Dear Steven P Sax,
From what you have stated, I interpret your 'physical reality' as follows: From observations to explanations to mathematical relations to correct predictions, such a sequence gives us some idea, and from the mathematical relations (that make correct predictions) back to observations and explanations, the reverse sequence helps to fine-tune that idea, and thus we can arrive at the physical reality. There are no pre-assumptions regarding reality.
That is exactly what I meant by the term 'mathematicalism'. As pointed out in the example in my essay (the case of A and B drifting apart), observation, explanation, mathematical relation and prediction perfectly agree, but still it is impossible to arrive at the underlying 'physical reality', because there are multiple options and we have to select one. Physicalism implies that there should be a pre-assumption that reality agrees with our commonsense ideas (about the 'basics').
I propose that light contains streams of fundamental particles moving along spiraling paths, and so it exhibits wave-nature also. The particles are further quantized into well separated physical units (quanta) having a fixed length. A 'quantum' is a thus real physical entity having internal structure. What I oppose is the dual-nature, especially, the 'instantaneity' of the dual nature; light is not an electromagnetic wave; it is particles having variable electromagnetic filed. The 'physical reality' implied by QM is incorrect, though the rest of it (its role as a mathematical tool) are correct.
Superposition is instantaneous; it is not 'body alternating between two positions', or 'body alternating between two forms' or 'two bodies alternately occupying the same position'; it is like the Schrodinger's cat being alive and dead at the same instant. It goes against physical reality. However I agree with your argument that in the 'present circumstances', 'proposing superposition' has some validity.

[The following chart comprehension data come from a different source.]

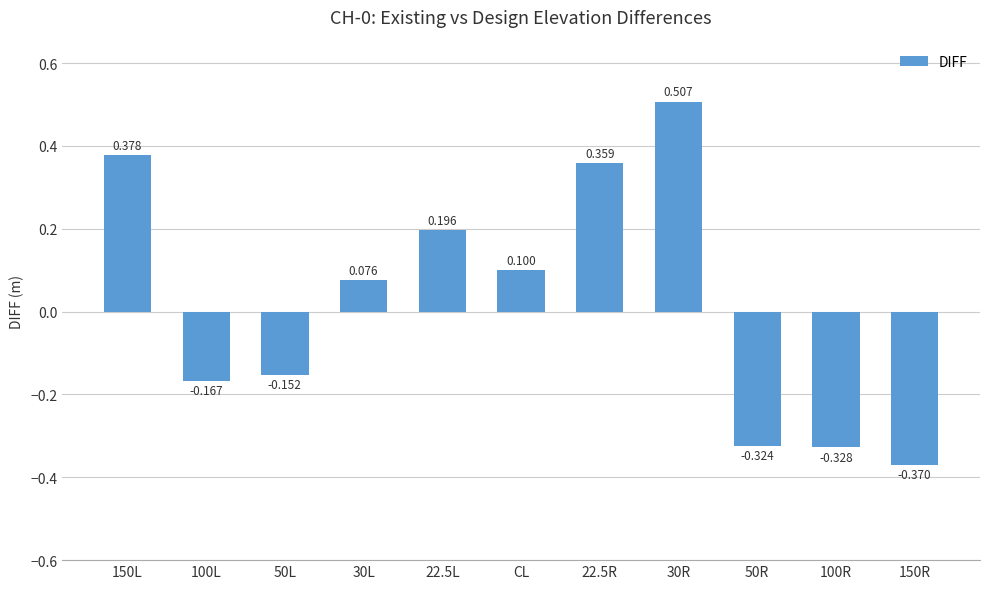

Which has a higher value, 30L or CL?

CL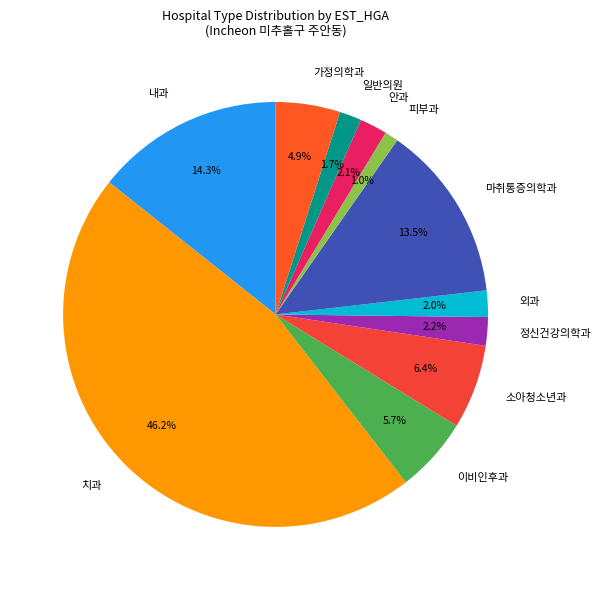

How many segments does this pie chart have?

11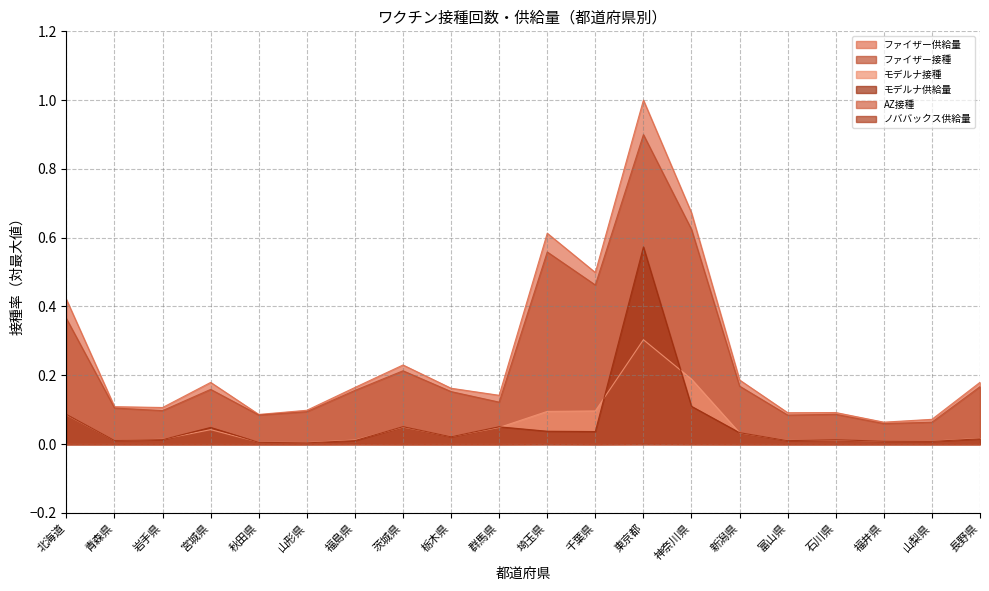

How many lines are shown in the chart?

6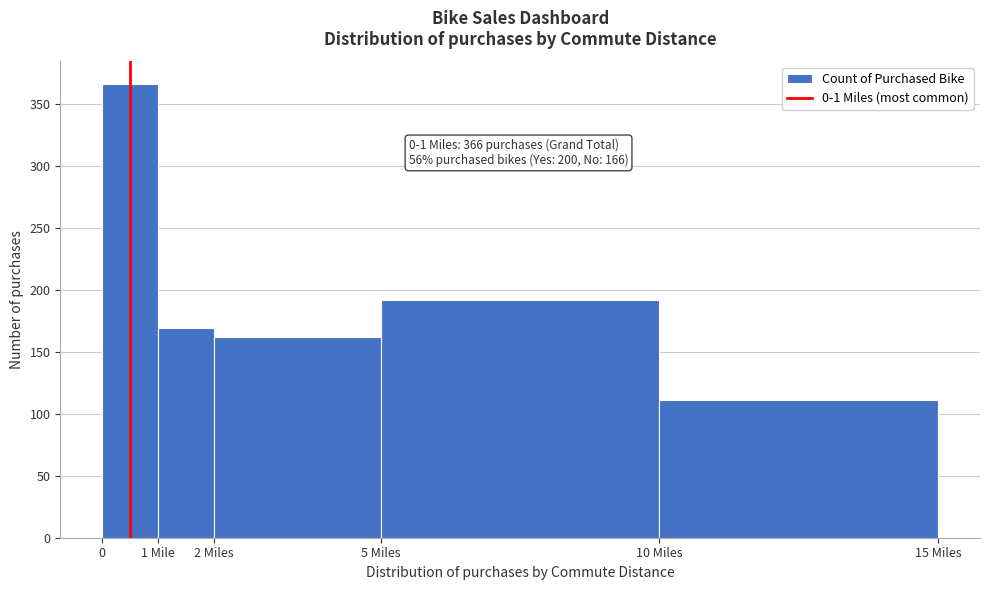

Reading right to left, extract all data points from this chart.

111	192	162	169	366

Let us do the 'one-slit' and 'two-slits' experiments using tennis balls instead of electrons, the sizes of the source, the slits, the gap between the slits, the thickness of the material in which the slits are made and also the distance between source and slit magnified proportionately. Now throwing the balls from all possible positions in the source, in all possible directions, we will get interference patterns in two-slits experiment, but not in a one-slit experiment. Here, there is no superposition, there is only close-stacking. Can you say the tennis ball has a dual-nature based on this?